4. Using your remaining UCAS choices wisely

Once your Oxbridge choice is in place, you have up to four remaining UCAS slots (or fewer if medicine, dentistry, or veterinary medicine is also on your list, which carries its own cap). Use them to build a realistic spread: at least one offer that matches your predicted grades and at least one where the typical entry requirements sit noticeably below them.

The counterintuitive trap here is using all remaining choices on highly selective universities at similar grade thresholds. If your Oxbridge application fails, you are left with offers that are equally hard to meet under exam pressure. **Your fifth choice should function as a genuine safety net**, not a sixth ambitious bet.

Before you submit, check every choice against the Oxbridge restriction rules and subject-match constraints covered in earlier sections. These are exactly the errors a UCAS shortlist check catches. Applications to Oxford and Cambridge must reach UCAS by 18:00 on 15 October, with no grace for late school processing, so there is no time to correct a rule violation after submission day.

5. What to do next

If your shortlist includes Oxford or Cambridge alongside medicine, dentistry, or veterinary science, the UCAS choice rules interact in ways that aren't obvious until you map them out. A less well-known gotcha: even if you pick Oxford for one subject, you cannot switch your single Oxbridge slot to Cambridge later without withdrawing the Oxford application entirely. Get the combination right before you submit.

The 15 October UCAS deadline applies to every Oxford and Cambridge application without exception, so the time to audit your choices is now, not in September.

Check your shortlist against the UCAS Oxbridge and medicine choice restrictions using the UCAS choices shortlist tool before 15 October. Map each choice against the rules, confirm you have not doubled up on Oxbridge, and submit with confidence.

FAQ

Can you apply to both Oxford and Cambridge at the same time?
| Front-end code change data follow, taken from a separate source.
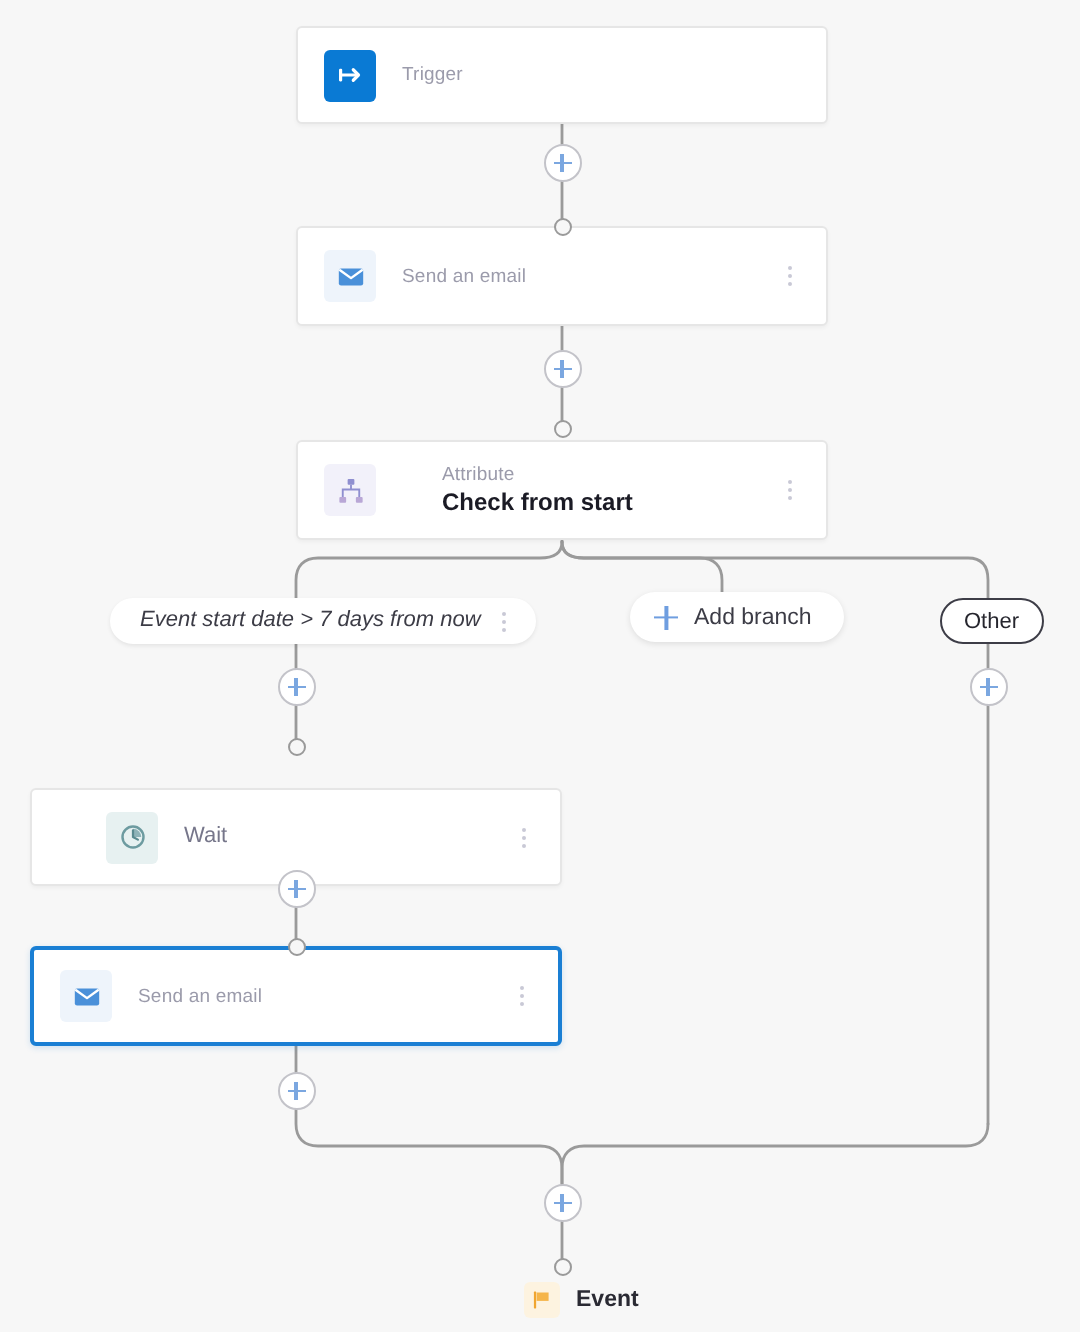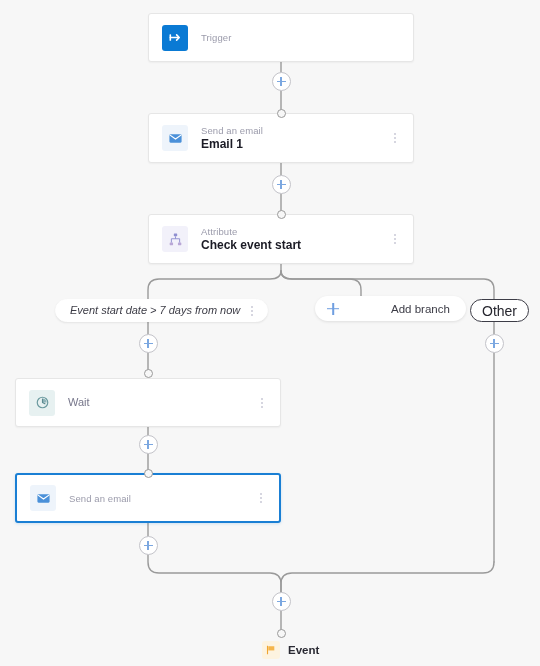--- a/index.html
+++ b/index.html
@@ -292,7 +292,6 @@
     </div>
     <div class="node-text">
       <div class="node-kind">Send an email</div>
-      <div class="node-title">Email 1</div>
     </div>
     <div class="kebab">
       <i></i>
No - UCAS rules prevent school-leavers from applying to both Oxford and Cambridge in the same application cycle; you must choose one or the other as part of your five UCAS choices.

Can you apply to both Oxford and Cambridge for medicine?

No, the single-Oxbridge rule still applies to medicine; you can choose only one of Oxford or Cambridge, and that choice also counts toward the separate four-choice cap for medicine, dentistry, and veterinary medicine.

Can you apply to both Oxford and Cambridge for a master's or postgraduate degree?

Graduate applicants face no UCAS restriction and can apply to both Oxford and Cambridge simultaneously, as confirmed by Oxford's Medical Sciences Division.

Can you apply to both Oxford and Cambridge if you play the organ?

Organ and choral award applications are sometimes treated as narrow specialist exceptions to the standard rule, but standard undergraduate applicants should confirm directly with UCAS before assuming this applies to them.

Can international students apply to both Oxford and Cambridge?

The same UCAS one-Oxbridge-choice rule applies to all undergraduate applicants regardless of nationality; international school-leavers applying through UCAS must choose either Oxford or Cambridge, not both.

What happens if you apply to both Oxford and Cambridge by mistake?

UCAS validation flags the conflict and the application cannot be submitted with both choices selected; you must remove one before you can proceed.